Une autre exposition, « Always Here », réunit 17 œuvres de 11 femmes artistes qui ont été acquises pour la collection grâce au Fonds pour les femmes artistes créé en 2016. Parmi les créatrices présentées figurent Mehtap Baydu, Hera Büyüktaşçıyan, İnci Eviner et Selma Gürbüz. La galerie de photographie du musée, présentée comme la première du genre en Turquie, présente sous le titre « In Another Place » 22 portraits pris par le cinéaste et réalisateur Nuri Bilge Ceylan.

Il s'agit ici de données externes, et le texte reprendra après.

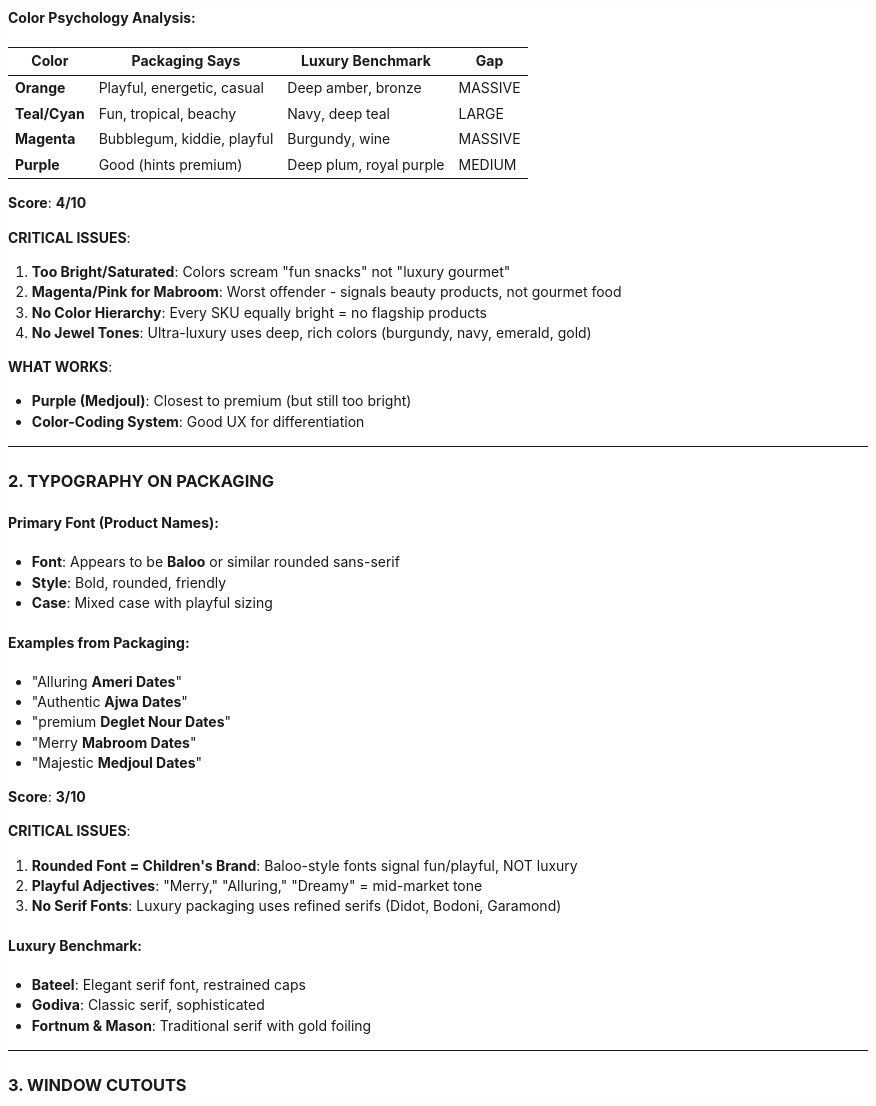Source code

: #### **Color Psychology Analysis**:

| Color | Packaging Says | Luxury Benchmark | Gap |
|-------|---------------|------------------|-----|
| **Orange** | Playful, energetic, casual | Deep amber, bronze | MASSIVE |
| **Teal/Cyan** | Fun, tropical, beachy | Navy, deep teal | LARGE |
| **Magenta** | Bubblegum, kiddie, playful | Burgundy, wine | MASSIVE |
| **Purple** | Good (hints premium) | Deep plum, royal purple | MEDIUM |

**Score**: **4/10**

 **CRITICAL ISSUES**:
1. **Too Bright/Saturated**: Colors scream "fun snacks" not "luxury gourmet"
2. **Magenta/Pink for Mabroom**: Worst offender - signals beauty products, not gourmet food
3. **No Color Hierarchy**: Every SKU equally bright = no flagship products
4. **No Jewel Tones**: Ultra-luxury uses deep, rich colors (burgundy, navy, emerald, gold)

 **WHAT WORKS**:
- **Purple (Medjoul)**: Closest to premium (but still too bright)
- **Color-Coding System**: Good UX for differentiation

---

### **2. TYPOGRAPHY ON PACKAGING**

#### **Primary Font (Product Names)**:
- **Font**: Appears to be **Baloo** or similar rounded sans-serif
- **Style**: Bold, rounded, friendly
- **Case**: Mixed case with playful sizing

#### **Examples from Packaging**:
- "Alluring **Ameri Dates**"
- "Authentic **Ajwa Dates**"
- "premium **Deglet Nour Dates**"
- "Merry **Mabroom Dates**"
- "Majestic **Medjoul Dates**"

**Score**: **3/10**

 **CRITICAL ISSUES**:
1. **Rounded Font = Children's Brand**: Baloo-style fonts signal fun/playful, NOT luxury
2. **Playful Adjectives**: "Merry," "Alluring," "Dreamy" = mid-market tone
3. **No Serif Fonts**: Luxury packaging uses refined serifs (Didot, Bodoni, Garamond)

#### **Luxury Benchmark**:
- **Bateel**: Elegant serif font, restrained caps
- **Godiva**: Classic serif, sophisticated
- **Fortnum & Mason**: Traditional serif with gold foiling

---

### **3. WINDOW CUTOUTS**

De plus, une nouvelle œuvre en trois parties d’Olafur Eliasson, Your unexpected journey (2021), est accrochée dans un escalier central, tandis que des sculptures sont présentées en extérieur : The Most Beautiful of All Mothers (I) (2015) d’Adrian Villar Rojas, House Version (2005) de Richard Deacon et Runner (2017) de Tony Cragg.
L’année dernière, ce dernier a défendu sa décision de prêter sa sculpture à Istanbul Modern. L’artiste Mürüvvet Türkyilmaz avait en effet critiqué ce choix, déclarant au journal The Observer : « Si la liberté d’expression existe en Turquie, pourquoi tant de personnes sont-elles encore en prison pour s’être simplement exprimées sur les droits de l’Homme ? ». Tony Cragg avait répondu : « L’art est une force [œuvrant] pour le bien. J’expose mes œuvres pour tout le monde, pas pour un groupe spécifique, mais pour l’ensemble de la population turque ».
Au cours des 40 dernières années, de nombreuses institutions dédiées à l’art ont vu le jour à Istanbul. « Elles l’ont été sous l’œil attentif et la menace implicite du régime du [président] Recep Tayyip Erdoğan », a déclaré le curateur Osman Can Yerebakan.
L’ouverture d’Istanbul Modern arrive à point nommé, car le pays organise des élections présidentielles et parlementaires cruciales le 14 mai, qui pourraient déboucher sur la première défaite d’Erdogan en vingt ans. Les observateurs des droits de l’Homme soulignent que durant son mandat, les atteintes à la liberté d’expression se sont intensifiées. « Des enquêtes, des poursuites et des condamnations sans fondement de défenseurs des droits de l’Homme, de journalistes, d’hommes politiques de l’opposition et d’autres personnes ont persisté », indique un rapport publié en 2022 par Amnesty International.
En 2019, Fevzi Yazici, directeur artistique d’un journal turc, a été accusé d’appartenir à une organisation terroriste et condamné à 11 ans et 3 mois de prison. Selon l’organisation de défense suédoise Stockholm Center for Freedom, Yazici a été accusé par le gouvernement turc d’avoir contribué à l’organisation du coup d’État manqué contre Erdogan en juillet 2016. Il a ensuite été jugé pour terrorisme et a été condamné à une peine de prison à vie aggravée en février 2018, en même temps que cinq autres journalistes. Il aurait depuis été libéré.